Oleh : Marselinus Yulius Guntur
OPINI, Okebajo.com, – Baru-baru ini, media sosial diramaikan oleh serangkaian kasus kontroversial yang melibatkan pihak Bea Cukai. Mulai dari pengiriman sepatu senilai Rp10 juta yang dikenai bea masuk hingga Rp30 juta, hingga pengiriman barang bantuan untuk Sekolah Luar Biasa (SLB) yang berujung pada tuntutan pembayaran ratusan juta rupiah. Radhika Althaf, seorang warga net, memperjuangkan kasus tersebut di platform media sosial.

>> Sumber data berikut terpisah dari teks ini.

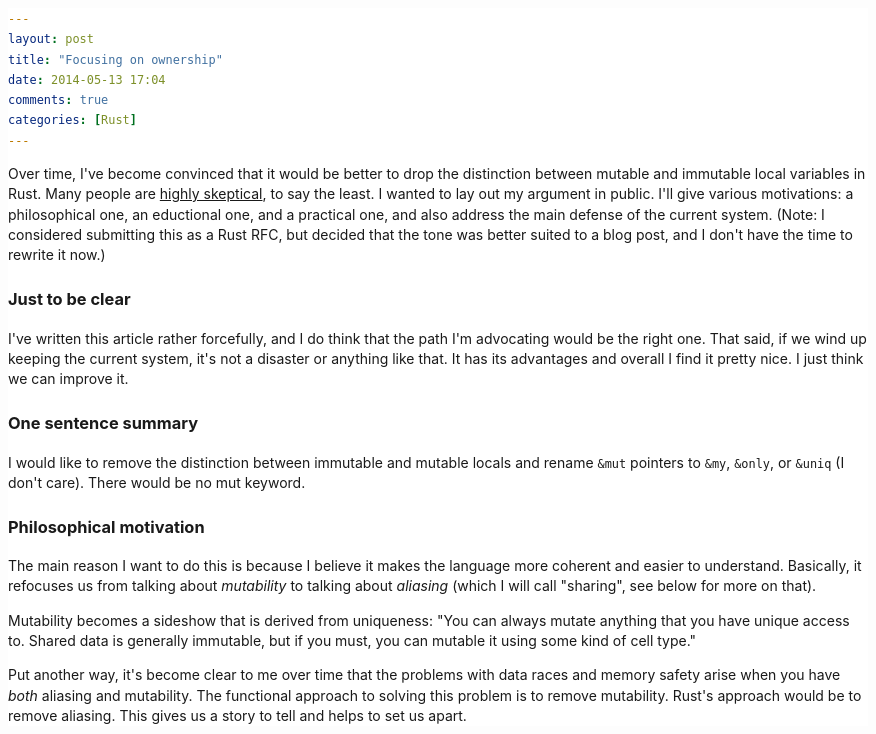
 ```yaml
---
layout: post
title: "Focusing on ownership"
date: 2014-05-13 17:04
comments: true
categories: [Rust]
---
```


Over time, I've become convinced that it would be better to drop the
distinction between mutable and immutable local variables in
Rust. Many people are [highly skeptical][r], to say the least. I
wanted to lay out my argument in public. I'll give various
motivations: a philosophical one, an eductional one, and a practical
one, and also address the main defense of the current system. (Note: I
considered submitting this as a Rust RFC, but decided that the tone
was better suited to a blog post, and I don't have the time to rewrite
it now.)

### Just to be clear

I've written this article rather forcefully, and I do think that the
path I'm advocating would be the right one. That said, if we wind up
keeping the current system, it's not a disaster or anything like that.
It has its advantages and overall I find it pretty nice. I just think
we can improve it.

### One sentence summary

I would like to remove the distinction between immutable and mutable
locals and rename `&mut` pointers to `&my`, `&only`, or `&uniq` (I
don't care). There would be no mut keyword.



### Philosophical motivation

The main reason I want to do this is because I believe it makes the
language more coherent and easier to understand. Basically, it
refocuses us from talking about *mutability* to talking about
*aliasing* (which I will call "sharing", see below for more on that).

Mutability becomes a sideshow that is derived from uniqueness: "You
can always mutate anything that you have unique access to. Shared data
is generally immutable, but if you must, you can mutable it using some
kind of cell type."

Put another way, it's become clear to me over time that the problems
with data races and memory safety arise when you have *both* aliasing
and mutability. The functional approach to solving this problem is to
remove mutability. Rust's approach would be to remove aliasing. This
gives us a story to tell and helps to set us apart.


[1]: http://smallcultfollowing.com/babysteps/blog/2013/06/11/data-parallelism-in-rust/
[2]: http://smallcultfollowing.com/babysteps/blog/2014/02/25/rust-rfc-stronger-guarantees-for-mutable-borrows/
[3]: http://smallcultfollowing.com/babysteps/blog/2013/06/11/on-the-connection-between-memory-management-and-data-race-freedom/
[r]: http://www.reddit.com/r/rust/comments/2581s5/informal_survey_which_is_clearer_mutability_or/
[58]: https://github.com/rust-lang/rfcs/pull/58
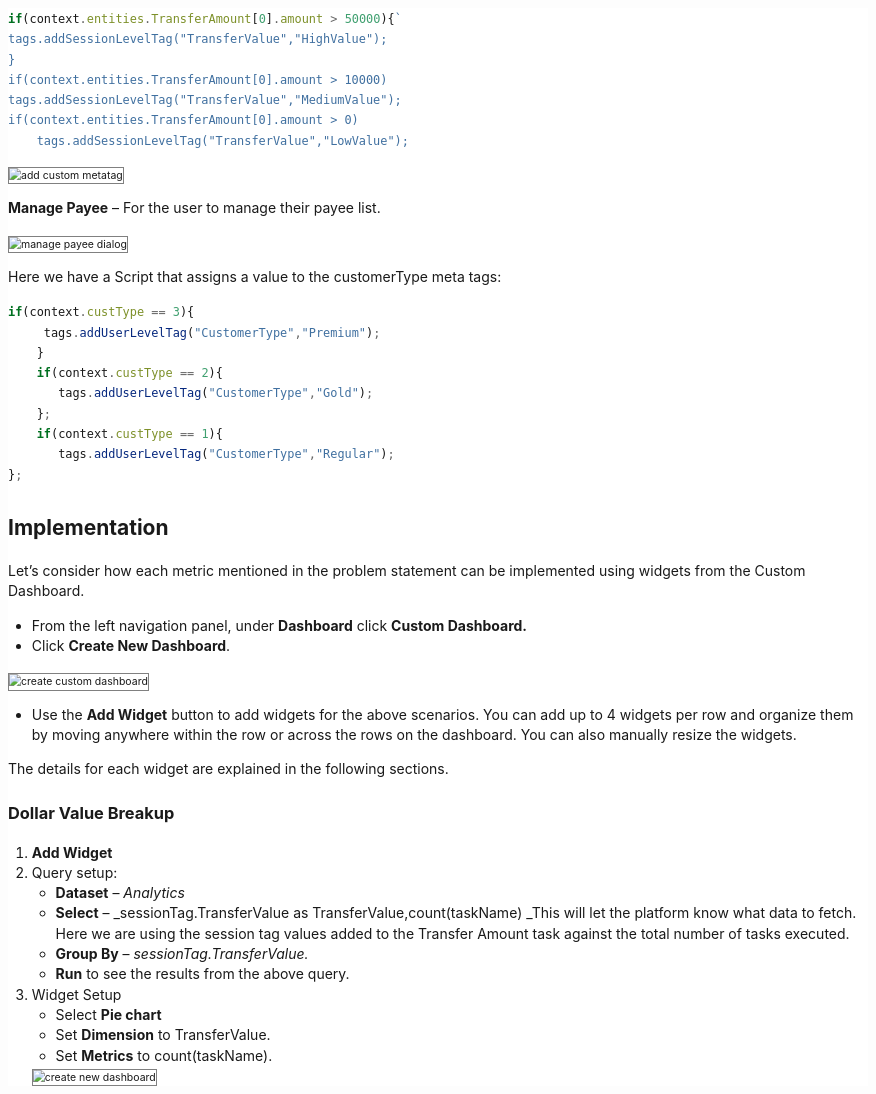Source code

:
 ```js
if(context.entities.TransferAmount[0].amount > 50000){`
tags.addSessionLevelTag("TransferValue","HighValue");
}
if(context.entities.TransferAmount[0].amount > 10000)
tags.addSessionLevelTag("TransferValue","MediumValue");
if(context.entities.TransferAmount[0].amount > 0)
    tags.addSessionLevelTag("TransferValue","LowValue");
```

<img src="../images/add-custom-metatag.png" alt="add custom metatag" title="add custom metatag" style="border: 1px solid gray; zoom:75%;">

**Manage Payee** – For the user to manage their payee list.

<img src="../images/manage-payee-dialog.png" alt="manage payee dialog" title="manage payee dialog" style="border: 1px solid gray; zoom:75%;">

Here we have a Script that assigns a value to the customerType meta tags:

```js    
if(context.custType == 3){
     tags.addUserLevelTag("CustomerType","Premium");
    }
    if(context.custType == 2){
       tags.addUserLevelTag("CustomerType","Gold");
    };
    if(context.custType == 1){
       tags.addUserLevelTag("CustomerType","Regular");
};
```

## Implementation

Let’s consider how each metric mentioned in the problem statement can be implemented using widgets from the Custom Dashboard.

* From the left navigation panel, under **Dashboard** click **Custom Dashboard.**
* Click **Create New Dashboard**.
<img src="../images/create-custom-dashboard.png" alt="create custom dashboard" title="create custom dashboard" style="border: 1px solid gray; zoom:75%;">

*  Use the **Add Widget** button to add widgets for the above scenarios. You can add up to 4 widgets per row and organize them by moving anywhere within the row or across the rows on the dashboard. You can also manually resize the widgets.

The details for each widget are explained in the following sections.

### Dollar Value Breakup

1. **Add Widget**
2. Query setup:
    * **Dataset** – _Analytics_
    * **Select** – _sessionTag.TransferValue as TransferValue,count(taskName) 
_This will let the platform know what data to fetch. Here we are using the session tag values added to the Transfer Amount task against the total number of tasks executed.
    * **Group By** – _sessionTag.TransferValue._
    * **Run** to see the results from the above query.
3. Widget Setup
    * Select **Pie chart**
    * Set **Dimension** to TransferValue.
    * Set **Metrics** to count(taskName).
    <img src="../images/create-new-dashboard.png" alt="create new dashboard" title="create new dashboard" style="border: 1px solid gray; zoom:75%;">
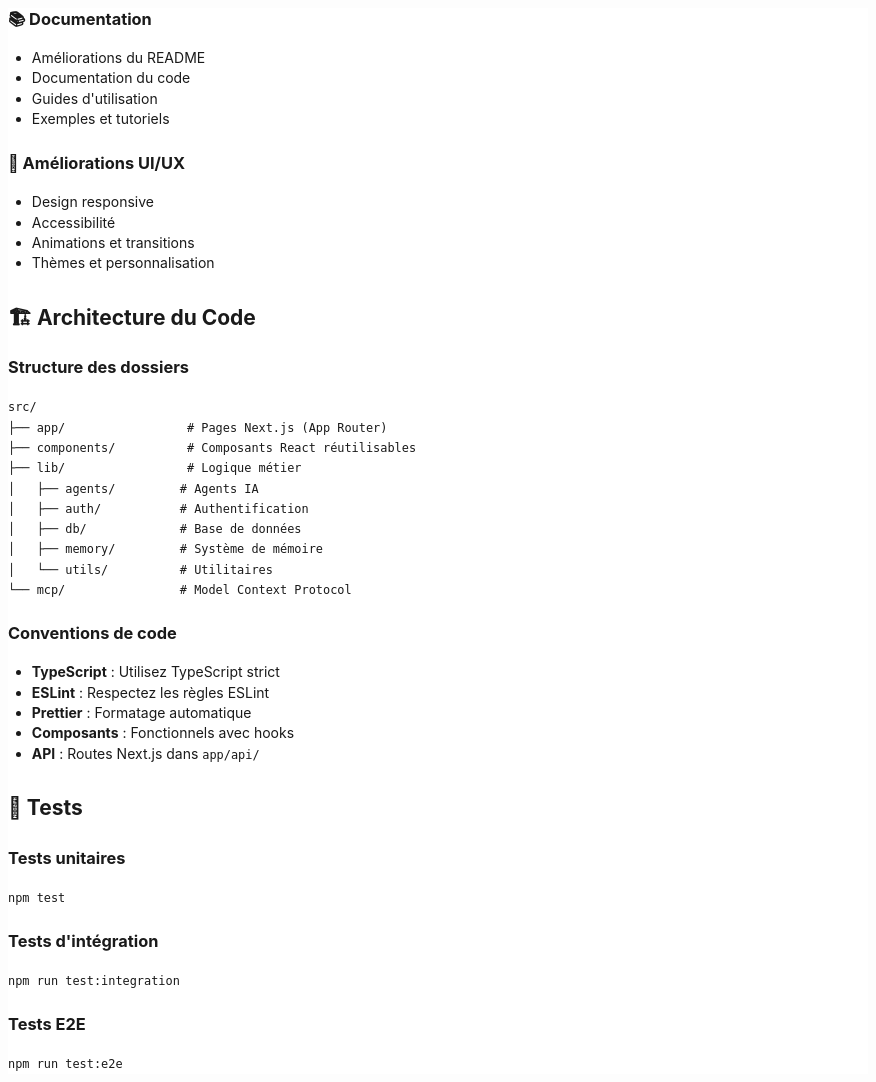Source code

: ### 📚 Documentation
- Améliorations du README
- Documentation du code
- Guides d'utilisation
- Exemples et tutoriels

### 🎨 Améliorations UI/UX
- Design responsive
- Accessibilité
- Animations et transitions
- Thèmes et personnalisation

## 🏗️ Architecture du Code

### Structure des dossiers
```
src/
├── app/                 # Pages Next.js (App Router)
├── components/          # Composants React réutilisables
├── lib/                 # Logique métier
│   ├── agents/         # Agents IA
│   ├── auth/           # Authentification
│   ├── db/             # Base de données
│   ├── memory/         # Système de mémoire
│   └── utils/          # Utilitaires
└── mcp/                # Model Context Protocol
```

### Conventions de code
- **TypeScript** : Utilisez TypeScript strict
- **ESLint** : Respectez les règles ESLint
- **Prettier** : Formatage automatique
- **Composants** : Fonctionnels avec hooks
- **API** : Routes Next.js dans `app/api/`

## 🧪 Tests

### Tests unitaires
```bash
npm test
```

### Tests d'intégration
```bash
npm run test:integration
```

### Tests E2E
```bash
npm run test:e2e
```
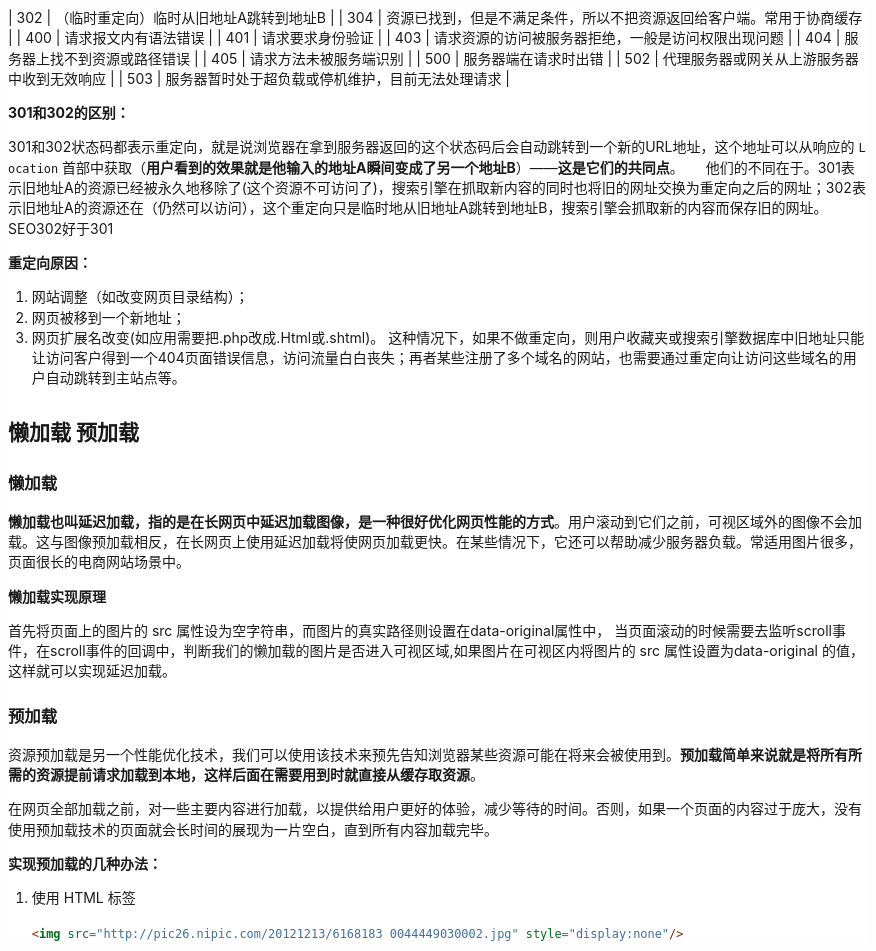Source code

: | 302    | （临时重定向）临时从旧地址A跳转到地址B                       |
| 304    | 资源已找到，但是不满足条件，所以不把资源返回给客户端。常用于协商缓存 |
| 400    | 请求报文内有语法错误                                         |
| 401    | 请求要求身份验证                                             |
| 403    | 请求资源的访问被服务器拒绝，一般是访问权限出现问题           |
| 404    | 服务器上找不到资源或路径错误                                 |
| 405    | 请求方法未被服务端识别                                       |
| 500    | 服务器端在请求时出错                                         |
| 502    | 代理服务器或网关从上游服务器中收到无效响应                   |
| 503    | 服务器暂时处于超负载或停机维护，目前无法处理请求             |

**301和302的区别：**

​		301和302状态码都表示重定向，就是说浏览器在拿到服务器返回的这个状态码后会自动跳转到一个新的URL地址，这个地址可以从响应的 `Location` 首部中获取（**用户看到的效果就是他输入的地址A瞬间变成了另一个地址B**）——**这是它们的共同点**。
  	他们的不同在于。301表示旧地址A的资源已经被永久地移除了(这个资源不可访问了)，搜索引擎在抓取新内容的同时也将旧的网址交换为重定向之后的网址；302表示旧地址A的资源还在（仍然可以访问），这个重定向只是临时地从旧地址A跳转到地址B，搜索引擎会抓取新的内容而保存旧的网址。 SEO302好于301

**重定向原因：**

1. 网站调整（如改变网页目录结构）；
2. 网页被移到一个新地址；
3. 网页扩展名改变(如应用需要把.php改成.Html或.shtml)。 这种情况下，如果不做重定向，则用户收藏夹或搜索引擎数据库中旧地址只能让访问客户得到一个404页面错误信息，访问流量白白丧失；再者某些注册了多个域名的网站，也需要通过重定向让访问这些域名的用户自动跳转到主站点等。

## 懒加载 预加载

### 懒加载

**懒加载也叫延迟加载，指的是在长网页中延迟加载图像，是一种很好优化网页性能的方式**。用户滚动到它们之前，可视区域外的图像不会加载。这与图像预加载相反，在长网页上使用延迟加载将使网页加载更快。在某些情况下，它还可以帮助减少服务器负载。常适用图片很多，页面很长的电商网站场景中。

**懒加载实现原理**

首先将页面上的图片的 src 属性设为空字符串，而图片的真实路径则设置在data-original属性中， 当页面滚动的时候需要去监听scroll事件，在scroll事件的回调中，判断我们的懒加载的图片是否进入可视区域,如果图片在可视区内将图片的 src 属性设置为data-original 的值，这样就可以实现延迟加载。

### 预加载

资源预加载是另一个性能优化技术，我们可以使用该技术来预先告知浏览器某些资源可能在将来会被使用到。**预加载简单来说就是将所有所需的资源提前请求加载到本地，这样后面在需要用到时就直接从缓存取资源**。

在网页全部加载之前，对一些主要内容进行加载，以提供给用户更好的体验，减少等待的时间。否则，如果一个页面的内容过于庞大，没有使用预加载技术的页面就会长时间的展现为一片空白，直到所有内容加载完毕。

**实现预加载的几种办法：**

1. 使用 HTML 标签

    ```html
    <img src="http://pic26.nipic.com/20121213/6168183 0044449030002.jpg" style="display:none"/>
    ```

Kisah tak kalah menghebohkan adalah pengiriman alat belajar siswa tunanetra bernama Taptilo dari Korea Selatan ke Indonesia. Meskipun merupakan hibah, pihak sekolah di Jakarta malah dihadapkan pada tuntutan pengurusan dokumen dan pembayaran yang tak terduga. Viralnya cuitan di Twitter terkait penahanan barang tersebut memperlihatkan ketidakpahaman yang cukup mencolok dalam penanganan barang hibah oleh pihak Bea Cukai.
Namun, sorotan terbesar jatuh pada aksi seorang pria yang memilih untuk merobek tas mewah Hermes di depan petugas Bea Cukai daripada membayar pajak sebesar Rp26 juta. Kejadian ini menimbulkan tanda tanya besar terkait transparansi dan kesadaran akan kewajiban pembayaran bea masuk.
Kedepannya, penting bagi pihak Bea Cukai untuk meningkatkan transparansi dan ketelitian dalam menghitung pajak barang impor. Langkah-langkah yang lebih cermat dapat mencegah terulangnya kasus-kasus kontroversial yang merugikan masyarakat dan mengikis kepercayaan terhadap lembaga tersebut.
Memperbaiki Citra: Transformasi Bea Cukai Menuju Pelayanan yang Lebih Baik
Kontroversi-kontroversi yang melibatkan pihak Bea Cukai belakangan ini menjadi pukulan bagi citra lembaga tersebut di mata publik. Namun, di balik sorotan negatif itu, ada kesempatan bagi Bea Cukai untuk melakukan transformasi yang mendalam, menjadikan pelayanannya lebih transparan, efisien, dan ramah pengguna.
Pertama-tama, penting bagi Bea Cukai untuk memperbaiki proses penghitungan bea masuk. Pelatihan yang intensif bagi petugas yang bertanggung jawab dalam menentukan besarnya pajak dapat meminimalisir kesalahan dan ketidakpastian bagi para importir. Dengan demikian, keterbukaan dan kepercayaan dapat dibangun antara Bea Cukai dan masyarakat.
Selain itu, perlu adanya sosialisasi yang lebih luas mengenai aturan dan prosedur impor kepada masyarakat umum. Dengan pemahaman yang lebih baik tentang kewajiban dan hak mereka sebagai importir, masyarakat akan lebih siap menghadapi proses bea cukai yang transparan dan teratur.
Tidak kalah pentingnya adalah adopsi teknologi dalam sistem bea cukai. Implementasi sistem digital dapat mempercepat proses pengurusan dokumen dan penghitungan bea masuk, mengurangi risiko kesalahan manusia, dan memastikan efisiensi yang lebih besar dalam pelayanan.
Transformasi Bea Cukai bukanlah hal yang mudah, namun dengan komitmen yang kuat dan langkah-langkah yang tepat, lembaga ini dapat kembali mendapatkan kepercayaan masyarakat dan berperan sebagai garda terdepan dalam mengawasi arus barang impor yang masuk ke Indonesia.**
Penulis adalah Mahasiswa Universitas Tribhuwana Tunggadewi malang.
Catatan redaksi : Semua isi tulisan dalam artikel ini menjadi tanggung jawab penuh dari penulis.